• _Your task_:
Where a picture appears, skip it; print everything else in the records exactly as it stands.
[[ Given data open ]]
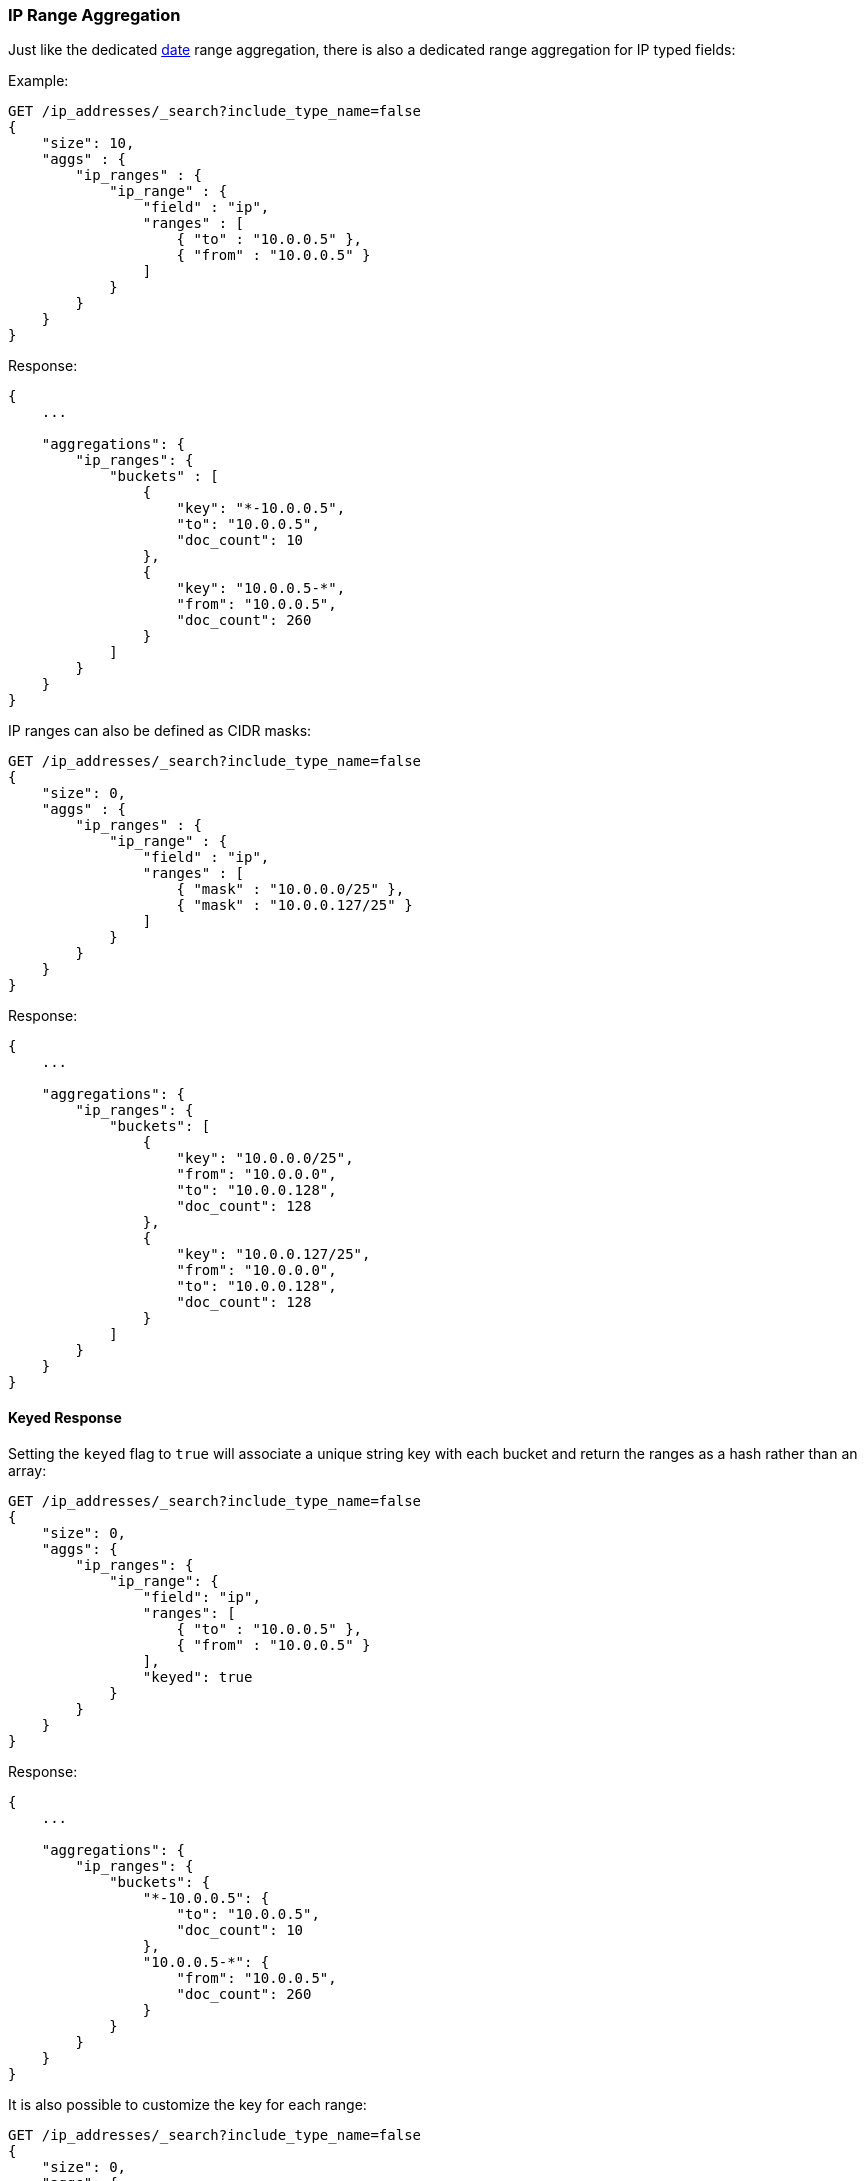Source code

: [[search-aggregations-bucket-iprange-aggregation]]
=== IP Range Aggregation

Just like the dedicated <<search-aggregations-bucket-daterange-aggregation,date>> range aggregation, there is also a dedicated range aggregation for IP typed fields:

Example:

[source,js]
--------------------------------------------------
GET /ip_addresses/_search?include_type_name=false
{
    "size": 10,
    "aggs" : {
        "ip_ranges" : {
            "ip_range" : {
                "field" : "ip",
                "ranges" : [
                    { "to" : "10.0.0.5" },
                    { "from" : "10.0.0.5" }
                ]
            }
        }
    }
}
--------------------------------------------------
// CONSOLE
// TEST[setup:iprange]

Response:

[source,js]
--------------------------------------------------
{
    ...

    "aggregations": {
        "ip_ranges": {
            "buckets" : [
                {
                    "key": "*-10.0.0.5",
                    "to": "10.0.0.5",
                    "doc_count": 10
                },
                {
                    "key": "10.0.0.5-*",
                    "from": "10.0.0.5",
                    "doc_count": 260
                }
            ]
        }
    }
}
--------------------------------------------------
// TESTRESPONSE[s/\.\.\./"took": $body.took,"timed_out": false,"_shards": $body._shards,"hits": $body.hits,/]

IP ranges can also be defined as CIDR masks:

[source,js]
--------------------------------------------------
GET /ip_addresses/_search?include_type_name=false
{
    "size": 0,
    "aggs" : {
        "ip_ranges" : {
            "ip_range" : {
                "field" : "ip",
                "ranges" : [
                    { "mask" : "10.0.0.0/25" },
                    { "mask" : "10.0.0.127/25" }
                ]
            }
        }
    }
}
--------------------------------------------------
// CONSOLE
// TEST[setup:iprange]

Response:

[source,js]
--------------------------------------------------
{
    ...

    "aggregations": {
        "ip_ranges": {
            "buckets": [
                {
                    "key": "10.0.0.0/25",
                    "from": "10.0.0.0",
                    "to": "10.0.0.128",
                    "doc_count": 128
                },
                {
                    "key": "10.0.0.127/25",
                    "from": "10.0.0.0",
                    "to": "10.0.0.128",
                    "doc_count": 128
                }
            ]
        }
    }
}
--------------------------------------------------
// TESTRESPONSE[s/\.\.\./"took": $body.took,"timed_out": false,"_shards": $body._shards,"hits": $body.hits,/]

==== Keyed Response

Setting the `keyed` flag to `true` will associate a unique string key with each bucket and return the ranges as a hash rather than an array:

[source,js]
--------------------------------------------------
GET /ip_addresses/_search?include_type_name=false
{
    "size": 0,
    "aggs": {
        "ip_ranges": {
            "ip_range": {
                "field": "ip",
                "ranges": [
                    { "to" : "10.0.0.5" },
                    { "from" : "10.0.0.5" }
                ],
                "keyed": true
            }
        }
    }
}
--------------------------------------------------
// CONSOLE
// TEST[setup:iprange]

Response:

[source,js]
--------------------------------------------------
{
    ...

    "aggregations": {
        "ip_ranges": {
            "buckets": {
                "*-10.0.0.5": {
                    "to": "10.0.0.5",
                    "doc_count": 10
                },
                "10.0.0.5-*": {
                    "from": "10.0.0.5",
                    "doc_count": 260
                }
            }
        }
    }
}
--------------------------------------------------
// TESTRESPONSE[s/\.\.\./"took": $body.took,"timed_out": false,"_shards": $body._shards,"hits": $body.hits,/]

It is also possible to customize the key for each range:

[source,js]
--------------------------------------------------
GET /ip_addresses/_search?include_type_name=false
{
    "size": 0,
    "aggs": {
        "ip_ranges": {
            "ip_range": {
                "field": "ip",
                "ranges": [
                    { "key": "infinity", "to" : "10.0.0.5" },
                    { "key": "and-beyond", "from" : "10.0.0.5" }
                ],
                "keyed": true
            }
        }
    }
}
--------------------------------------------------
// CONSOLE
// TEST[setup:iprange]

Response:

[source,js]
--------------------------------------------------
{
    ...

    "aggregations": {
        "ip_ranges": {
            "buckets": {
                "infinity": {
                    "to": "10.0.0.5",
                    "doc_count": 10
                },
                "and-beyond": {
                    "from": "10.0.0.5",
                    "doc_count": 260
                }
            }
        }
    }
}
--------------------------------------------------
// TESTRESPONSE[s/\.\.\./"took": $body.took,"timed_out": false,"_shards": $body._shards,"hits": $body.hits,/]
[[ Given data closed ]]
• _Task output_:
Source code

: [[search-aggregations-bucket-iprange-aggregation]]
=== IP Range Aggregation

Just like the dedicated <<search-aggregations-bucket-daterange-aggregation,date>> range aggregation, there is also a dedicated range aggregation for IP typed fields:

Example:

[source,js]
--------------------------------------------------
GET /ip_addresses/_search?include_type_name=false
{
    "size": 10,
    "aggs" : {
        "ip_ranges" : {
            "ip_range" : {
                "field" : "ip",
                "ranges" : [
                    { "to" : "10.0.0.5" },
                    { "from" : "10.0.0.5" }
                ]
            }
        }
    }
}
--------------------------------------------------
// CONSOLE
// TEST[setup:iprange]

Response:

[source,js]
--------------------------------------------------
{
    ...

    "aggregations": {
        "ip_ranges": {
            "buckets" : [
                {
                    "key": "*-10.0.0.5",
                    "to": "10.0.0.5",
                    "doc_count": 10
                },
                {
                    "key": "10.0.0.5-*",
                    "from": "10.0.0.5",
                    "doc_count": 260
                }
            ]
        }
    }
}
--------------------------------------------------
// TESTRESPONSE[s/\.\.\./"took": $body.took,"timed_out": false,"_shards": $body._shards,"hits": $body.hits,/]

IP ranges can also be defined as CIDR masks:

[source,js]
--------------------------------------------------
GET /ip_addresses/_search?include_type_name=false
{
    "size": 0,
    "aggs" : {
        "ip_ranges" : {
            "ip_range" : {
                "field" : "ip",
                "ranges" : [
                    { "mask" : "10.0.0.0/25" },
                    { "mask" : "10.0.0.127/25" }
                ]
            }
        }
    }
}
--------------------------------------------------
// CONSOLE
// TEST[setup:iprange]

Response:

[source,js]
--------------------------------------------------
{
    ...

    "aggregations": {
        "ip_ranges": {
            "buckets": [
                {
                    "key": "10.0.0.0/25",
                    "from": "10.0.0.0",
                    "to": "10.0.0.128",
                    "doc_count": 128
                },
                {
                    "key": "10.0.0.127/25",
                    "from": "10.0.0.0",
                    "to": "10.0.0.128",
                    "doc_count": 128
                }
            ]
        }
    }
}
--------------------------------------------------
// TESTRESPONSE[s/\.\.\./"took": $body.took,"timed_out": false,"_shards": $body._shards,"hits": $body.hits,/]

==== Keyed Response

Setting the `keyed` flag to `true` will associate a unique string key with each bucket and return the ranges as a hash rather than an array:

[source,js]
--------------------------------------------------
GET /ip_addresses/_search?include_type_name=false
{
    "size": 0,
    "aggs": {
        "ip_ranges": {
            "ip_range": {
                "field": "ip",
                "ranges": [
                    { "to" : "10.0.0.5" },
                    { "from" : "10.0.0.5" }
                ],
                "keyed": true
            }
        }
    }
}
--------------------------------------------------
// CONSOLE
// TEST[setup:iprange]

Response:

[source,js]
--------------------------------------------------
{
    ...

    "aggregations": {
        "ip_ranges": {
            "buckets": {
                "*-10.0.0.5": {
                    "to": "10.0.0.5",
                    "doc_count": 10
                },
                "10.0.0.5-*": {
                    "from": "10.0.0.5",
                    "doc_count": 260
                }
            }
        }
    }
}
--------------------------------------------------
// TESTRESPONSE[s/\.\.\./"took": $body.took,"timed_out": false,"_shards": $body._shards,"hits": $body.hits,/]

It is also possible to customize the key for each range:

[source,js]
--------------------------------------------------
GET /ip_addresses/_search?include_type_name=false
{
    "size": 0,
    "aggs": {
        "ip_ranges": {
            "ip_range": {
                "field": "ip",
                "ranges": [
                    { "key": "infinity", "to" : "10.0.0.5" },
                    { "key": "and-beyond", "from" : "10.0.0.5" }
                ],
                "keyed": true
            }
        }
    }
}
--------------------------------------------------
// CONSOLE
// TEST[setup:iprange]

Response:

[source,js]
--------------------------------------------------
{
    ...

    "aggregations": {
        "ip_ranges": {
            "buckets": {
                "infinity": {
                    "to": "10.0.0.5",
                    "doc_count": 10
                },
                "and-beyond": {
                    "from": "10.0.0.5",
                    "doc_count": 260
                }
            }
        }
    }
}
--------------------------------------------------
// TESTRESPONSE[s/\.\.\./"took": $body.took,"timed_out": false,"_shards": $body._shards,"hits": $body.hits,/]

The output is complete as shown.